Potassium Perchlorate

Potassium perchlorate is also manufactured by the general double decomposition process. A few process modifications are necessary because of potassium perchlorate's physical and chemical properties.
As indicated in Figure 3, the very low solubility of potassium perchlorate in aqueous solution permits almost complete recovery of perchlorate from the mother liquor by refrigeration to 0°C. In practice, potassium perchlorate is prepared by the addition of a hot, concentrated solution of chemical grade TRONA potassium chloride in slight excess to a sodium perchlorate solution. Crystallization is accomplished by batch cooling. The slurry is filtered and the cake washed to remove chlorides. The potassium perchlorate cake is discharged directed to a rotary driver where the total moisture content is reduced to less than 0.05 per cent. The mother liquor containing chloride, perchlorate, chlorate, sodium, and potassium ions is sent to an evaporator for sodium chloride removal and then used in subsequent batches for crystallizer feed make-up. Gradual impurity build-up necessitates discarding the mother liquor. Potassium perchlorate is more stable than ammonium perchlorate. Unless mixed with combustible substances, it does not tend to ignite or explode. Thus, potassium perchlorate may be dried at much higher temperatures. (Decomposition only becomes noticeable at 455°C.)

Lithium Perchlorate

Lithium perchlorate has not yet been produced in quantities comparable to potassium perchlorate and ammonium perchlorate.
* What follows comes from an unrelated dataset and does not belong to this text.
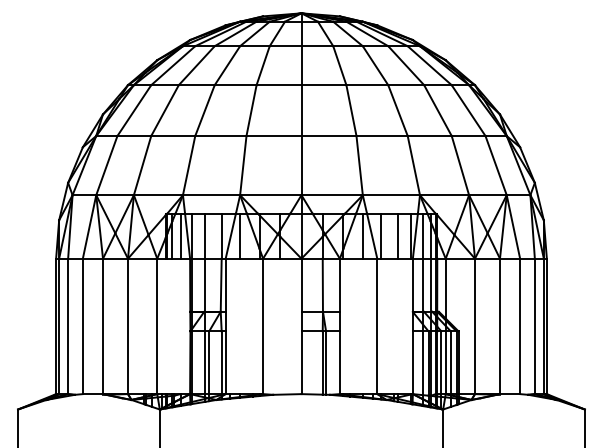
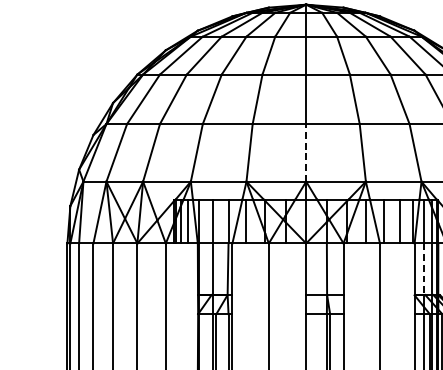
line: (301, 165) -> (306, 152), solid -> dashed
line: (422, 285) -> (423, 269), solid -> dashed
A review of its physical properties (Table 2) indicates it is superior to both potassium perchlorate and ammonium perchlorate as a propellant oxidizer in many respects.
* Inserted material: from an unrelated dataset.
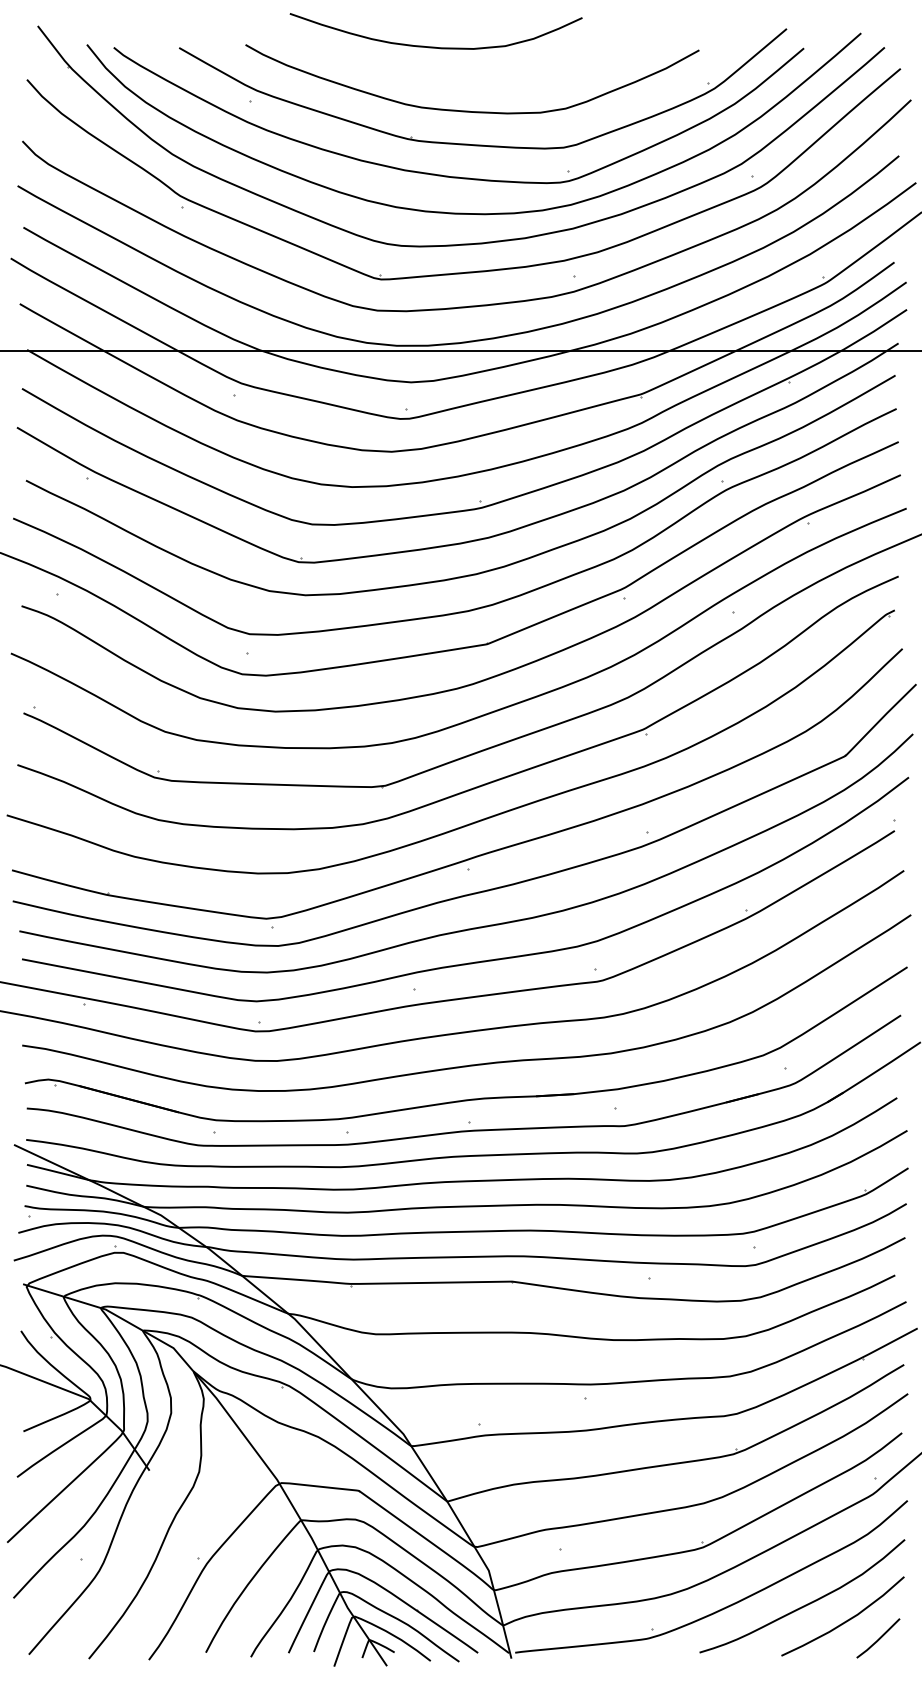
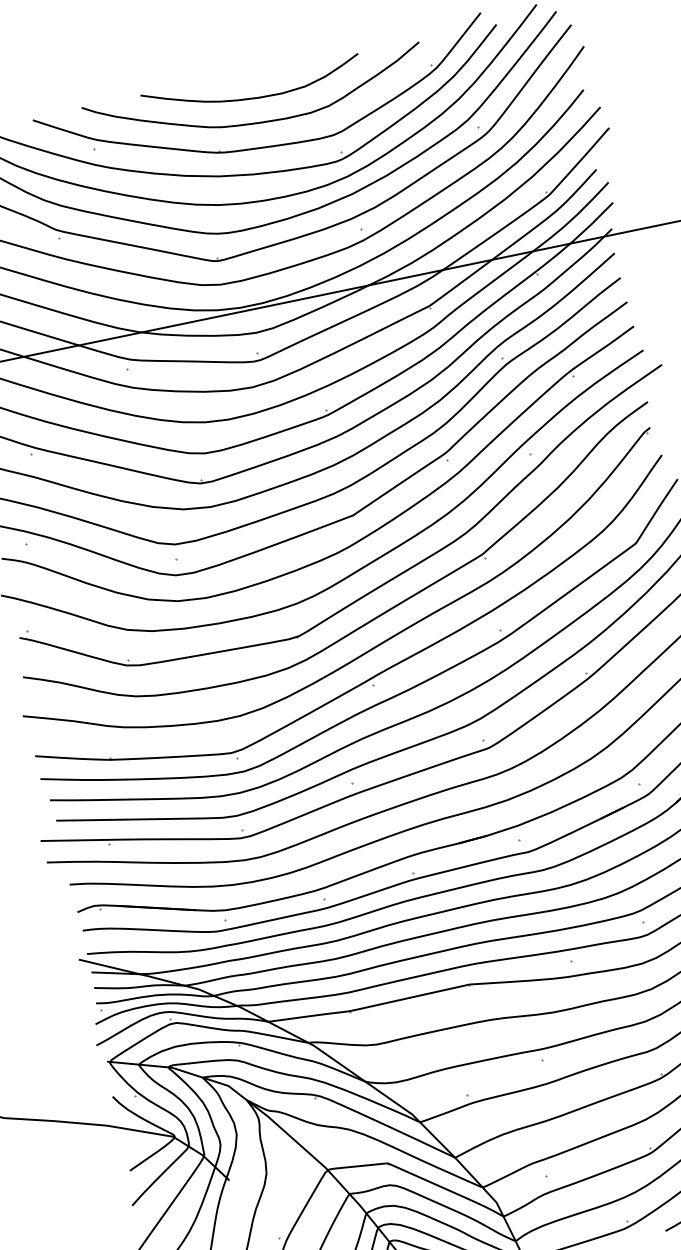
curve: (435, 46) -> (253, 97), moved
Table 2 illustrates the superior performance characteristics of lithium perchlorate. On a weight basis, it has a higher oxygen content than ammonium perchlorate, yet lithium perchlorate is more stable. The favorable oxygen content, oxygen balance, and stability are all attractive features of the lithium sale A disadvantage of lithium perchlorate as an oxidizer is that most exhaust products are solids, as are potassium perchlorate exhaust products; thus, performance gains are almost wiped out. There are additional factors to consider. Lithium perchlorate is extremely hygroscopic and exists as a trihydrate at room temperature. Traces of moisture in propellant mixesare intolerable, since moisture affects the aging properties and results in gassing in propellants containing aluminum powders or a polyurethane binder.
In the event propellant manufacturers solve their lithium perchlorate problems and shift their present emphasis on ammonium perchlorate to lithium perchlorate, the existing perchlorate plants can be converted with minor modifications. As indicated in Figure 4, by cooling from 80°C to 20° C a crop of lithium perchlorate crystals would be obtained; then sodium chloride could be recovered by concentration, as in the ammonium perchlorate process.
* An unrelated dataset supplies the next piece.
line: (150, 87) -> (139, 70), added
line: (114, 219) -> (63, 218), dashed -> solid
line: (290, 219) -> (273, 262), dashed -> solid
A process has been developed for the preparation of lithium perchlorate based on the reaction of ammonium perchlorate and lithium hydroxide. By boiling an aqueous solution of these reactants, ammonia is driven off. The resulting solution of Lithium perchlorate can be crystallized to yield the trihydrate, or the lithium perchlorate can be recovered by evaporating the solution to dryness.
The literature (1) indicates that a process involving the anodic oxidation of lithium chloride using platinum anodes might be developed for the manufacture of lithium perchlorate.

1. Izgaryshev, N. A., and Khachaturyan, M. G., Doklady Akad. Nauk., U.S.S.R., 56, 929-32 (1947) and Doklady Akad. Nauk., U.S.S.R., 59, 1125-28 (1948).